[Start of section]

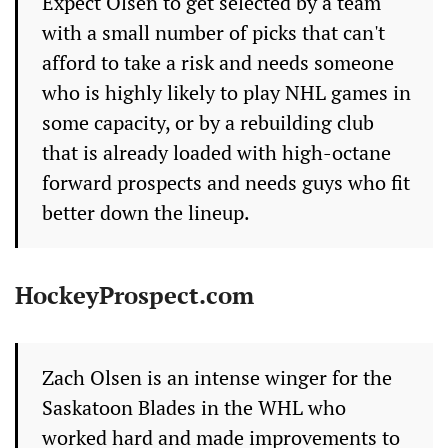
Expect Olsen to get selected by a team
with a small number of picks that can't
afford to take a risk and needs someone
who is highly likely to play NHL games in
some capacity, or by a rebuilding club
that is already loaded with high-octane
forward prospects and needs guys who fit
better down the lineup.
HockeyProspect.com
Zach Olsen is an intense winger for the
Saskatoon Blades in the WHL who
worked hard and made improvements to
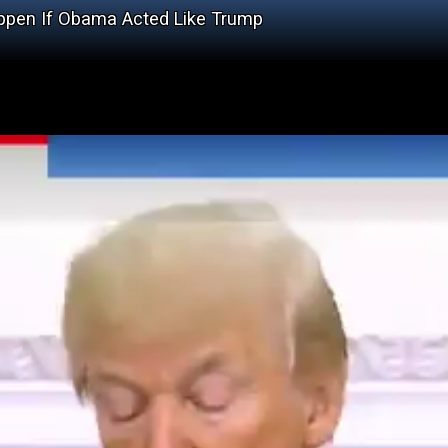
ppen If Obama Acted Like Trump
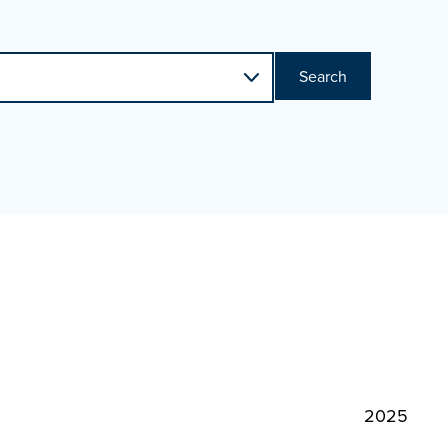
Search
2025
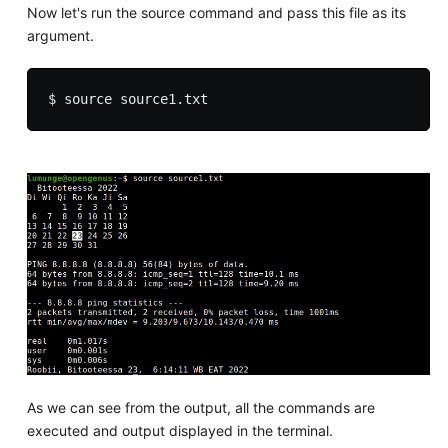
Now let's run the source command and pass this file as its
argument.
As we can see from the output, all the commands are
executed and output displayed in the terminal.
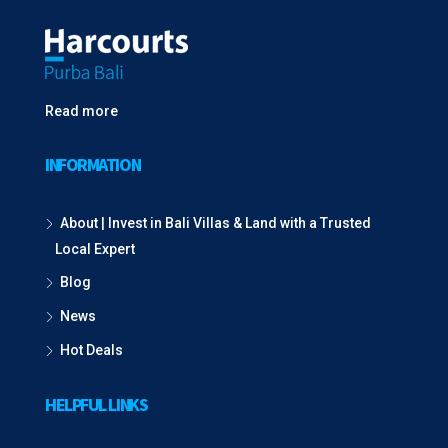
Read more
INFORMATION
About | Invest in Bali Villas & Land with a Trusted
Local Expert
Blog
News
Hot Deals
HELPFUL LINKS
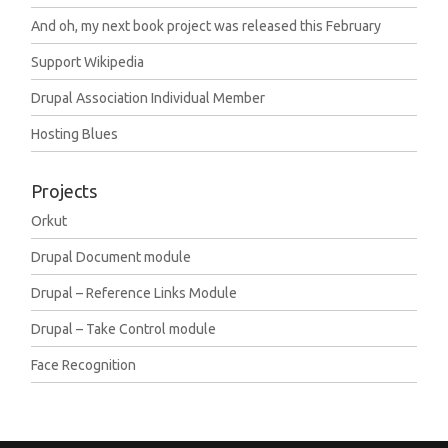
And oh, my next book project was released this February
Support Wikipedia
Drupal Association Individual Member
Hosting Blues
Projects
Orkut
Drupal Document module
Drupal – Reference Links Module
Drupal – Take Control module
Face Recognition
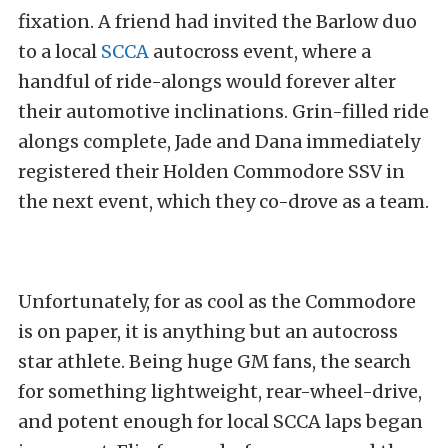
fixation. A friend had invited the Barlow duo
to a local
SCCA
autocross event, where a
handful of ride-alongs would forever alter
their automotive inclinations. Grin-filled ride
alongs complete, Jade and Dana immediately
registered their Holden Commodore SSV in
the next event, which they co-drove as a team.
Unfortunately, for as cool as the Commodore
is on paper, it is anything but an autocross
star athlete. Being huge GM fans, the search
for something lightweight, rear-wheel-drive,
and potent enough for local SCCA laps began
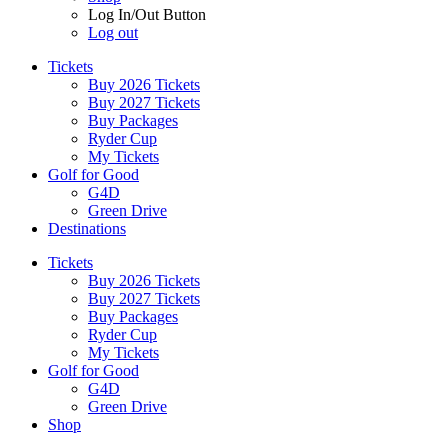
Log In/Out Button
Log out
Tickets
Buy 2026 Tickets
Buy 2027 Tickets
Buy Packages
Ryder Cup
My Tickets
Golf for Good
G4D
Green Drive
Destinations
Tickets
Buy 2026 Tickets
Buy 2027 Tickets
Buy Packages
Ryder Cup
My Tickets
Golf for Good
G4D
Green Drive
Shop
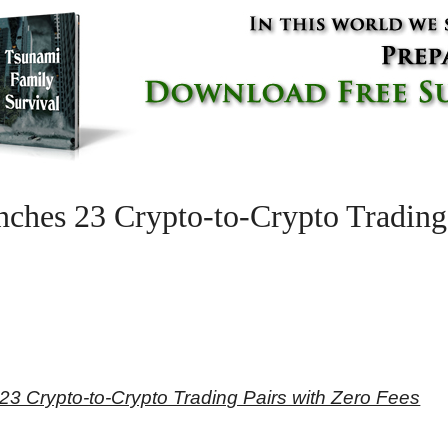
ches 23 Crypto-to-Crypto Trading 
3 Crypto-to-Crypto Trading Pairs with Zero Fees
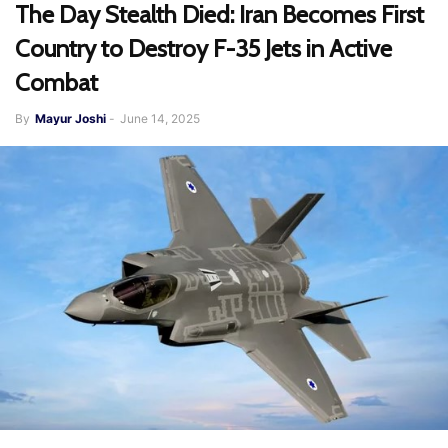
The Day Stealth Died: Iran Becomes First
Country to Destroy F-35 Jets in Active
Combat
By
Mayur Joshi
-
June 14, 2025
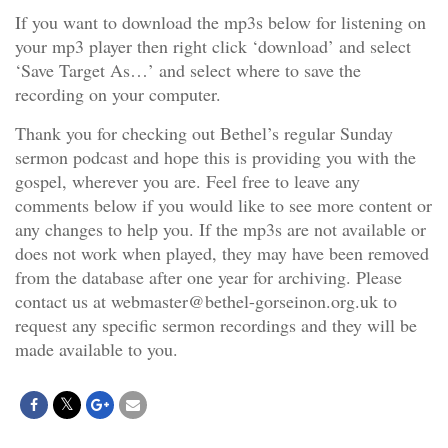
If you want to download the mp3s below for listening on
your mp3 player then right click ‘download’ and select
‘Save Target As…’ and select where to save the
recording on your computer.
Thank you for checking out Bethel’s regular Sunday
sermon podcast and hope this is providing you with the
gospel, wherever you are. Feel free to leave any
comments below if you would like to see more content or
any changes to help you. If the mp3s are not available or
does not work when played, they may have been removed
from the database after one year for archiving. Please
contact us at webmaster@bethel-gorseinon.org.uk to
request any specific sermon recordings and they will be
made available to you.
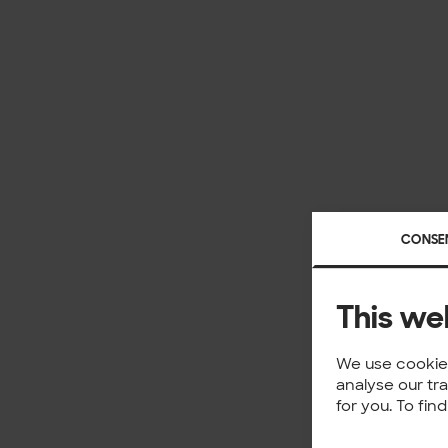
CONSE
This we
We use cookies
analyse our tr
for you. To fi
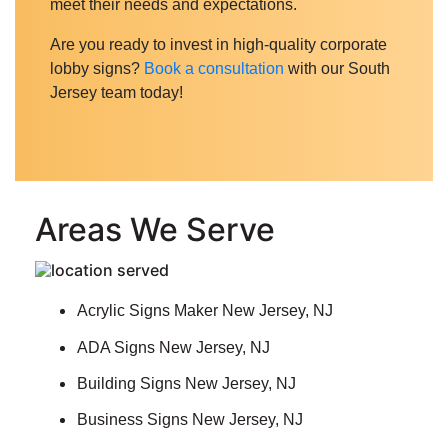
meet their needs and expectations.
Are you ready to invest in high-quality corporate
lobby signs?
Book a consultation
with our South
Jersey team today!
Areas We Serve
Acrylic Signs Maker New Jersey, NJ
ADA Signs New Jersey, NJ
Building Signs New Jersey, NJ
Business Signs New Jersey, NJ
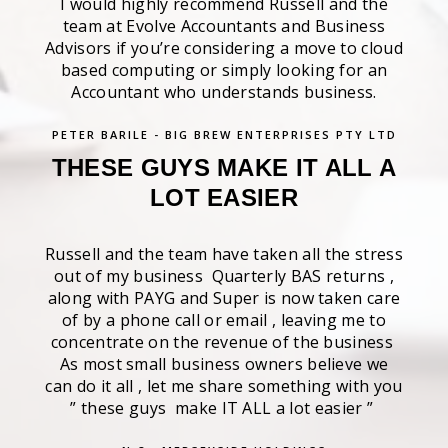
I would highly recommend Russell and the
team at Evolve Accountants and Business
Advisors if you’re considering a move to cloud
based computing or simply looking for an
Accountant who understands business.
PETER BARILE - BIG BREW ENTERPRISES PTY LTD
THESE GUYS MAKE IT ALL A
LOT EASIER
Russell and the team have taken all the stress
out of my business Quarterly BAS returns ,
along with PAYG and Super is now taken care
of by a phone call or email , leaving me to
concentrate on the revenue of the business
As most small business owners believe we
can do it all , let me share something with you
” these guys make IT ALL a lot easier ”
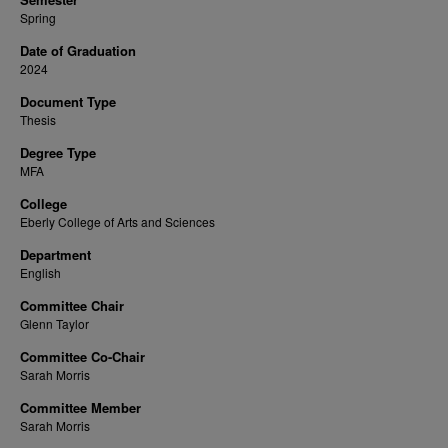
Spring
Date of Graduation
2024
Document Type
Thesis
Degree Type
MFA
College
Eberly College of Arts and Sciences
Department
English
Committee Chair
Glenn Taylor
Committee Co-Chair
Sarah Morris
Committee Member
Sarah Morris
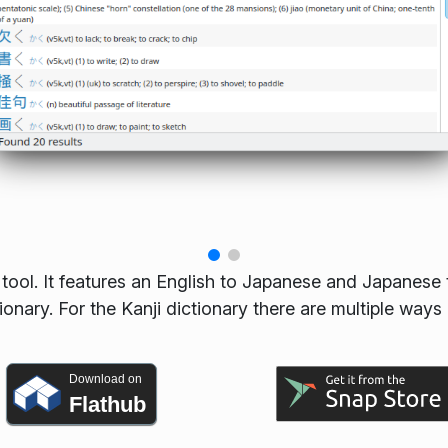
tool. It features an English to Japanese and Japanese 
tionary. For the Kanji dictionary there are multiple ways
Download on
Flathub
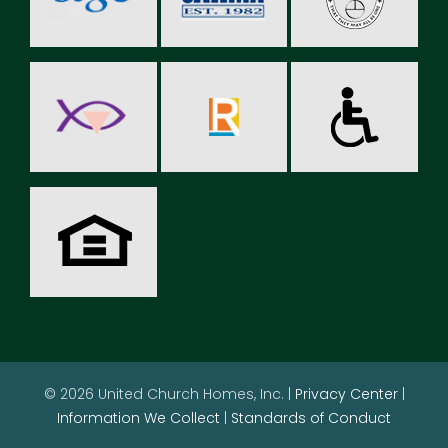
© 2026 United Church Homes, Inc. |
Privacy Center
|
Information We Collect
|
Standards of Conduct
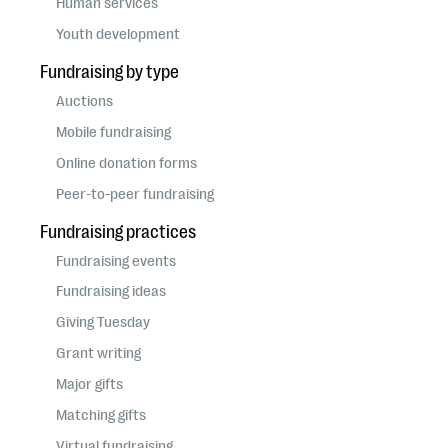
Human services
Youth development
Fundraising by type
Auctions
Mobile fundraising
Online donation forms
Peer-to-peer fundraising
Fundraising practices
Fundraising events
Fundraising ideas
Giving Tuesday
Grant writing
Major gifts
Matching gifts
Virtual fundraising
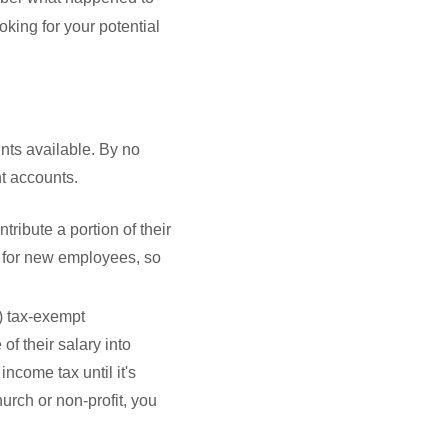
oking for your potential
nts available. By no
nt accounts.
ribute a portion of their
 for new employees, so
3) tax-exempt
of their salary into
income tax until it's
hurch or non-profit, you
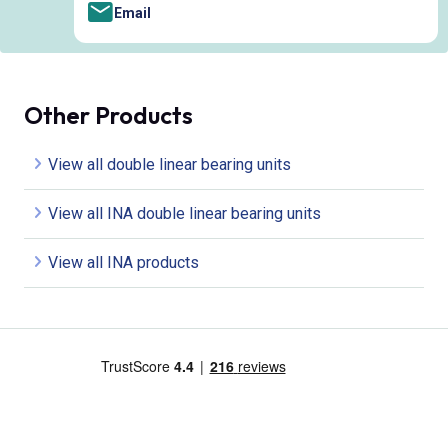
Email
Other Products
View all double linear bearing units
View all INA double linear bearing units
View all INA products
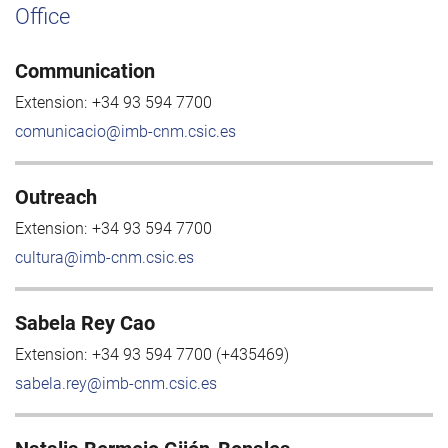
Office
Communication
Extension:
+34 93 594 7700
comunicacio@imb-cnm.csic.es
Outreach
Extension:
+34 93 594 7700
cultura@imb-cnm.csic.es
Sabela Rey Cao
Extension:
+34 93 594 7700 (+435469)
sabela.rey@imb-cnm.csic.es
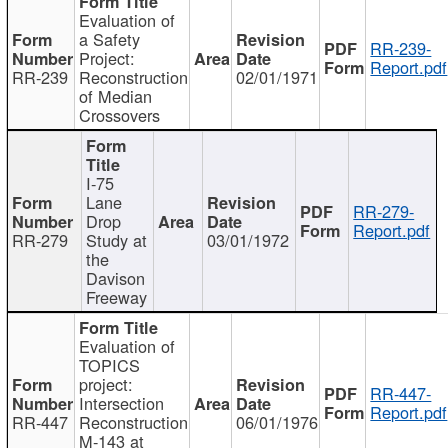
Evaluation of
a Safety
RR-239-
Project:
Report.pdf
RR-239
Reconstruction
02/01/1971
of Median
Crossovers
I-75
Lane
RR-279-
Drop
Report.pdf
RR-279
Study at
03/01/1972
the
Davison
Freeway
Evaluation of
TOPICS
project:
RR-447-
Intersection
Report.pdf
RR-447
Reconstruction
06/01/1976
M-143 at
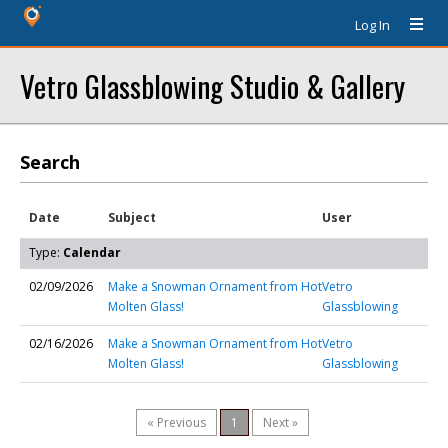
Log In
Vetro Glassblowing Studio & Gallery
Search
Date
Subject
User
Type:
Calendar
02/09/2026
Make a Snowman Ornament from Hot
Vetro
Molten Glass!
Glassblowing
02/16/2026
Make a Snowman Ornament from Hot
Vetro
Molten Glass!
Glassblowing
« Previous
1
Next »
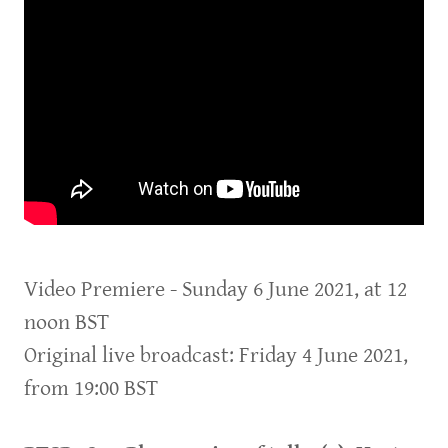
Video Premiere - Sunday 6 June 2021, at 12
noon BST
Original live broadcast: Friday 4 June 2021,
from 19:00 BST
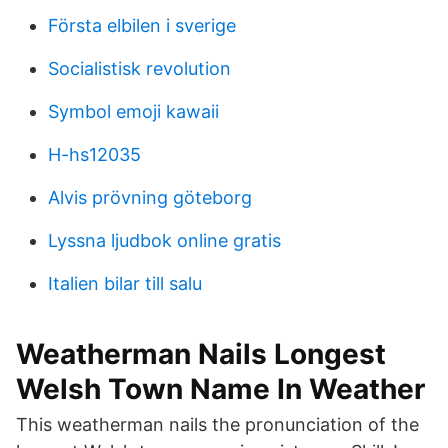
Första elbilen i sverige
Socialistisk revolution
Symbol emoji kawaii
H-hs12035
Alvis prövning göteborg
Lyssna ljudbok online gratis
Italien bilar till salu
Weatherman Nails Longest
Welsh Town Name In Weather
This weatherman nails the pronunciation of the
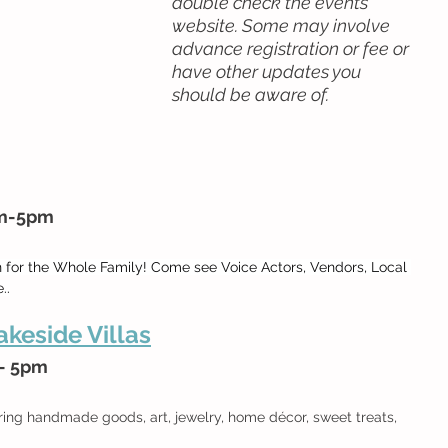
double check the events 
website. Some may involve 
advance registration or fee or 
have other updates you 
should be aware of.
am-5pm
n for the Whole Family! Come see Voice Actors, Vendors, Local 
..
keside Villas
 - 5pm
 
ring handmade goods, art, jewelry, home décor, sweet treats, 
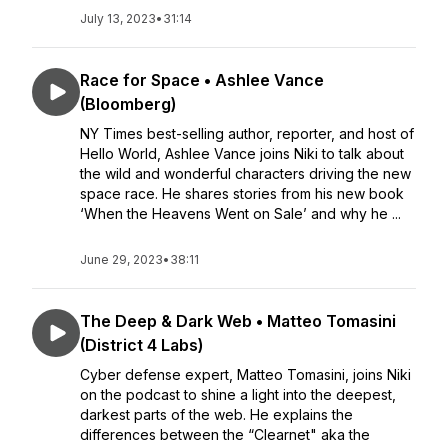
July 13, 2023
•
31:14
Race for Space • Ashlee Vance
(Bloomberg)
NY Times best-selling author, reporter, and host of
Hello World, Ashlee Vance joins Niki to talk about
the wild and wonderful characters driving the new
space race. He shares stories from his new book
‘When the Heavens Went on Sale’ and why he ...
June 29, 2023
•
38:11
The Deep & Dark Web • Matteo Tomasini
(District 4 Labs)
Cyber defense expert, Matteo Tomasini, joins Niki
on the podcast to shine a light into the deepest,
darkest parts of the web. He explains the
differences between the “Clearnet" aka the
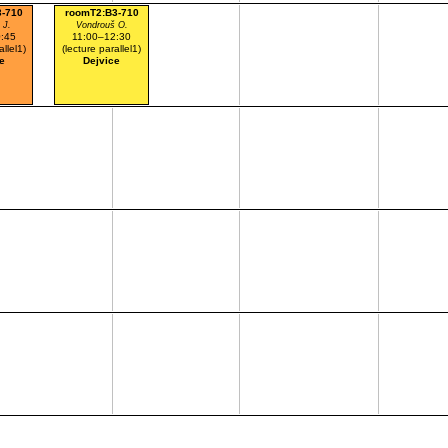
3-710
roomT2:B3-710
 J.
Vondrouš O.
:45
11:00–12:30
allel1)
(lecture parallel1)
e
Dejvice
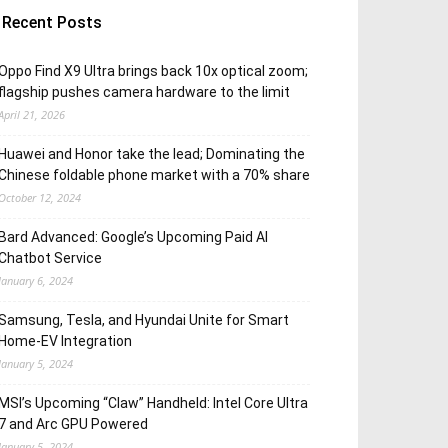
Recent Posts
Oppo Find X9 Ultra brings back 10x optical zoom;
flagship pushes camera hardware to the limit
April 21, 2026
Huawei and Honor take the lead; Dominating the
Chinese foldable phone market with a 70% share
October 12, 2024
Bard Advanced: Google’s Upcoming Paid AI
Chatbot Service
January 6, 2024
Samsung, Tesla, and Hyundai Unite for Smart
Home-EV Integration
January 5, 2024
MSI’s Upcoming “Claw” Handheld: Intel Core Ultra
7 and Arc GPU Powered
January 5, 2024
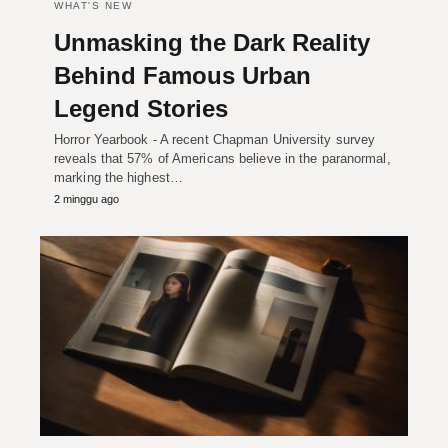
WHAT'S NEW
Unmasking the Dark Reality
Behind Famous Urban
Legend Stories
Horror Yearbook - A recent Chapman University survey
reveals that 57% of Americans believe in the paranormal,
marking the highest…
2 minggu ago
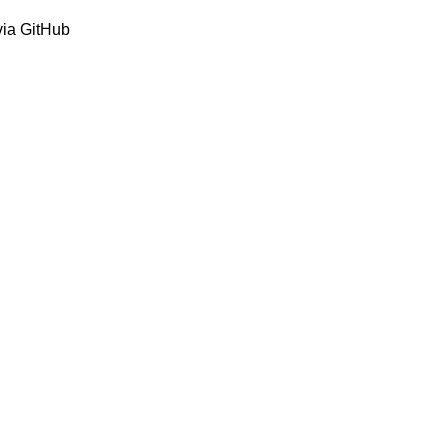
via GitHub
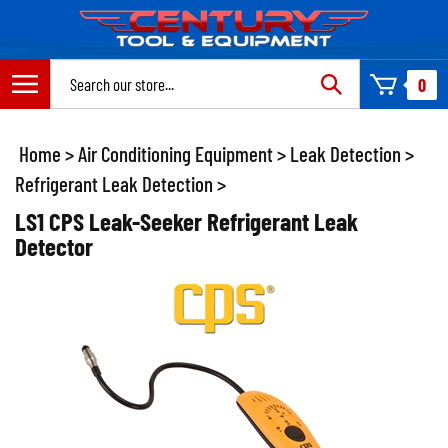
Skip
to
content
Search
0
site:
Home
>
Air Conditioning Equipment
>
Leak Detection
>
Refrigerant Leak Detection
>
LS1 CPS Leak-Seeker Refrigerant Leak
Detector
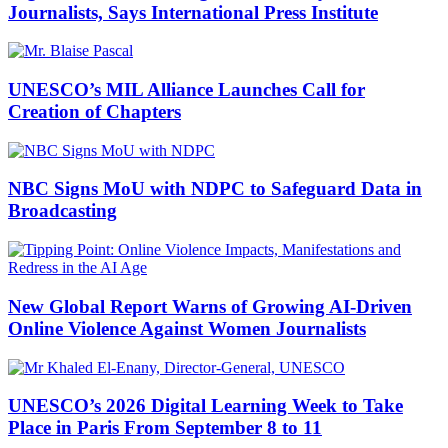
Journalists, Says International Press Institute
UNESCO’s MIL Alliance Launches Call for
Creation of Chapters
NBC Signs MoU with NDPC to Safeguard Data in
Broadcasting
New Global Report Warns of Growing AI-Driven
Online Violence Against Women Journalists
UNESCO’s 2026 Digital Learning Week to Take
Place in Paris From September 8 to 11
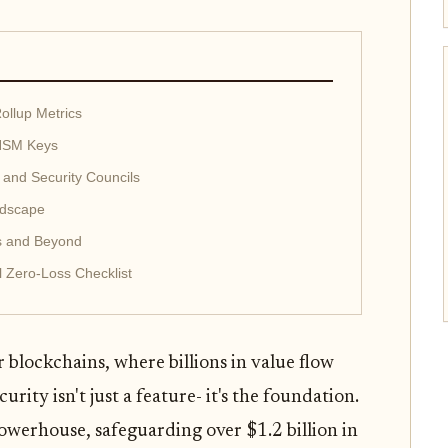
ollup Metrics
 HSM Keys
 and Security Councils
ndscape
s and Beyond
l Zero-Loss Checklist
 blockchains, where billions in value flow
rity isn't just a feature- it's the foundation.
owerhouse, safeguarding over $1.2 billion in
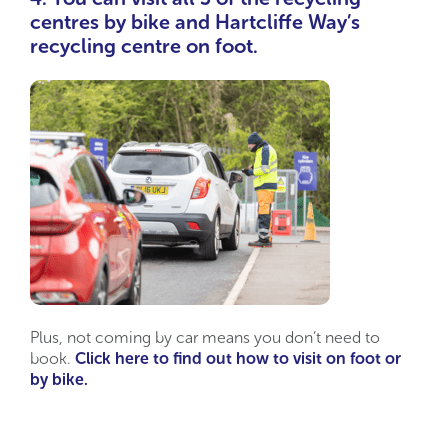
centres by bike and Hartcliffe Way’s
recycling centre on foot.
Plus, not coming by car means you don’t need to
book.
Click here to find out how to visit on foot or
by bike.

[End of section]

Reproduce the records word for word, please, from their first line up to and including the line that contains "is on paper, it is anything but an autocross", but no pictures.

Expect Olsen to get selected by a team
with a small number of picks that can't
afford to take a risk and needs someone
who is highly likely to play NHL games in
some capacity, or by a rebuilding club
that is already loaded with high-octane
forward prospects and needs guys who fit
better down the lineup.
HockeyProspect.com
Zach Olsen is an intense winger for the
Saskatoon Blades in the WHL who
worked hard and made improvements to
ppen If Obama Acted Like Trump
Search
2025
Now let's run the source command and pass this file as its
argument.
As we can see from the output, all the commands are
executed and output displayed in the terminal.
Read more
INFORMATION
About | Invest in Bali Villas & Land with a Trusted
Local Expert
Blog
News
Hot Deals
HELPFUL LINKS
And oh, my next book project was released this February
Support Wikipedia
Drupal Association Individual Member
Hosting Blues
Projects
Orkut
Drupal Document module
Drupal – Reference Links Module
Drupal – Take Control module
Face Recognition
fixation. A friend had invited the Barlow duo
to a local
SCCA
autocross event, where a
handful of ride-alongs would forever alter
their automotive inclinations. Grin-filled ride
alongs complete, Jade and Dana immediately
registered their Holden Commodore SSV in
the next event, which they co-drove as a team.
Unfortunately, for as cool as the Commodore
is on paper, it is anything but an autocross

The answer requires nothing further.